When Jim Strait of Fermilab gave a seminar at SLAC in 2003 about technical challenges at the Large Hadron Collider (LHC) as part of the SLAC Scenarios series, he highlighted the issue of LHC collimation. Collimators are blocks of material that form small openings through which a beam must pass. They scrape away beam tails, delivering only the clean core of the beam to experiments, and, as the tightest hole in the transport line, protect more easily damaged devices.

In the LHC collimation system, the 7 TeV 350 MegaJoule proton beam—energetic enough to melt 1,000 pounds of copper—will pass through a series of adjustable ~3 millimeter wide gaps formed by the edges, or jaws, of ~1 meter long blocks. In normal operation the jaws must stay aligned to the level of 25 microns, the diameter of a human hair, while efficiently removing 90 kW of errant protons, twice the beam power of the SLAC Linear Collider (SLC).

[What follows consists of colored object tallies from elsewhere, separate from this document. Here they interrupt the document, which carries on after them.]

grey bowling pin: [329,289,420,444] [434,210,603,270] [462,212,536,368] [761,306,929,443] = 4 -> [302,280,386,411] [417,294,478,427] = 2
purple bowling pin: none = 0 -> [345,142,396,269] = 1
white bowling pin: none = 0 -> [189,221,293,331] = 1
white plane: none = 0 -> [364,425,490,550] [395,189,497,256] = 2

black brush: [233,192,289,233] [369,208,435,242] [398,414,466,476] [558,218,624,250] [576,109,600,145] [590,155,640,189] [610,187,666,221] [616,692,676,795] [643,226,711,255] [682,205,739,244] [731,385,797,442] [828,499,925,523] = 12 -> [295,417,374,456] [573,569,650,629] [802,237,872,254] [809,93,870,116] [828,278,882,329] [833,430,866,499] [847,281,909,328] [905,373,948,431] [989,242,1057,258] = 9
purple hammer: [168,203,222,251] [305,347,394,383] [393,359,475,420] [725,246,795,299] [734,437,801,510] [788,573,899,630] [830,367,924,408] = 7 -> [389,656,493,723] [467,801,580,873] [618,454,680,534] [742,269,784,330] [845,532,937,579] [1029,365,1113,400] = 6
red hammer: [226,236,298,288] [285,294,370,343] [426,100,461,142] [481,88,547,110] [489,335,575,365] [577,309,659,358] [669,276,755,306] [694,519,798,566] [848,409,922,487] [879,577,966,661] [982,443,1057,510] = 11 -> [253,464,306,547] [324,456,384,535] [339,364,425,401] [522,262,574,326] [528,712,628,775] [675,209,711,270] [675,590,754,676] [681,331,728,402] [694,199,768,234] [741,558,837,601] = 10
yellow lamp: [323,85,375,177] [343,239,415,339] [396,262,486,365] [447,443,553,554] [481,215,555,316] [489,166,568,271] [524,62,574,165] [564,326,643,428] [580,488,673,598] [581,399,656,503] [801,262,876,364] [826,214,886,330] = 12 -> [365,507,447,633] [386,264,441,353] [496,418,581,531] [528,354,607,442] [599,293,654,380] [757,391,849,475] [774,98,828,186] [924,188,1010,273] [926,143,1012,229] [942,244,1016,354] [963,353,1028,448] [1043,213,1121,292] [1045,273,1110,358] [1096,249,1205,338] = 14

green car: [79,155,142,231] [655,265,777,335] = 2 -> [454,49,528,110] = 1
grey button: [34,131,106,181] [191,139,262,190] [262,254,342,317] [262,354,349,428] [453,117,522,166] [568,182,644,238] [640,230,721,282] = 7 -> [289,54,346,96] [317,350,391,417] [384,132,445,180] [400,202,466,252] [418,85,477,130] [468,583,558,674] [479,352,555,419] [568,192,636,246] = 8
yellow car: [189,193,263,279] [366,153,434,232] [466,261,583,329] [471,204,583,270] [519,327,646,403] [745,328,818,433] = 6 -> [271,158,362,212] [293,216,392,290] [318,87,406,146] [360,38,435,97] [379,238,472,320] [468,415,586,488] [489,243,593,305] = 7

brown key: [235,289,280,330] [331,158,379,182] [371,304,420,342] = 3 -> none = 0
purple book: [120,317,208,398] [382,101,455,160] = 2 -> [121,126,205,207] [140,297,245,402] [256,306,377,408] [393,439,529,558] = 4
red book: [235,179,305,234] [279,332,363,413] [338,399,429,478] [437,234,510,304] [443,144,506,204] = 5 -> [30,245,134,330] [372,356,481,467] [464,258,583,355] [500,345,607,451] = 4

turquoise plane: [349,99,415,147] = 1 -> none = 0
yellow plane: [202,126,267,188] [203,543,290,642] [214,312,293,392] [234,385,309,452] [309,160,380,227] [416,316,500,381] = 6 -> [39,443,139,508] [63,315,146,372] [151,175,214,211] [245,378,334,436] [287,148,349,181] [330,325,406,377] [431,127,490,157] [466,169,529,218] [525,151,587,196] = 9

As if that wasn't enough, Jim's challenge was to come up with a scheme to deal with the rare, but eventual, problem of the accidental pre-firing of the fully-energized beam abort kicker magnet system, which would slam a MegaJoule of protons into a jaw in 200 nanoseconds. This photo shows what about half a MegaJoule of 16 GeV electrons can do to a 1 meter long block of copper, a typical material for collimator jaws.

As it happens, the pre-ILC X-band e+e- linear collider under development at SLAC until 2004 had a similar collimator damage challenge. After investigating several approaches, Joe Frisch proposed a design based on rotatable metal cylinder jaws, which Eric Doyle then prototyped and tested (see above image). If errant beam damaged the surface, the cylinder jaws would be rotated a bit to present a clean new surface to the beam. What began as a simple suggestion in 2003 that the LHC adopt a similar design, has led to SLAC joining U.S. LARP, the LHC Accelerator Research Program, with the task of designing and building a prototype "Phase II Collimator" for delivery to CERN in 2009.

The LHC is being equipped for start up operation with a collimation system based on rectangular carbon jaws. The carbon is sufficiently transparent that it will survive a beam abort system misfire, but lacks the resistivity and efficiency needed for the LHC to achieve its design luminosity. Empty slots have been left in the LHC lattice for improved "Phase II" collimators.

Doyle, along with Steve Lundgren, Gene Anzalone, Lew Keller, Yunhai Cai and Tom Markiewicz have designed and calculated the performance characteristics of a rotatable 1-meter long 14-centimeter diameter copper jaw with 12 kilowatts of cooling capacity that should meet the LHC's requirements and provide enough circumference for 20 accidents. The design relies heavily on SLAC's manufacturing expertise and the SLAC klystron department's superb brazing skills. Small test pieces of the jaw have been used to verify the design and manufacturing procedures and construction of the first full-length jaw is in progress. Thermal-mechanical tests will begin this fall. If beam tests in 2009 show that the SLAC design can handle the challenge, CERN will construct 32 devices from our plans and install them in the LHC, where SLAC staff will help commission them.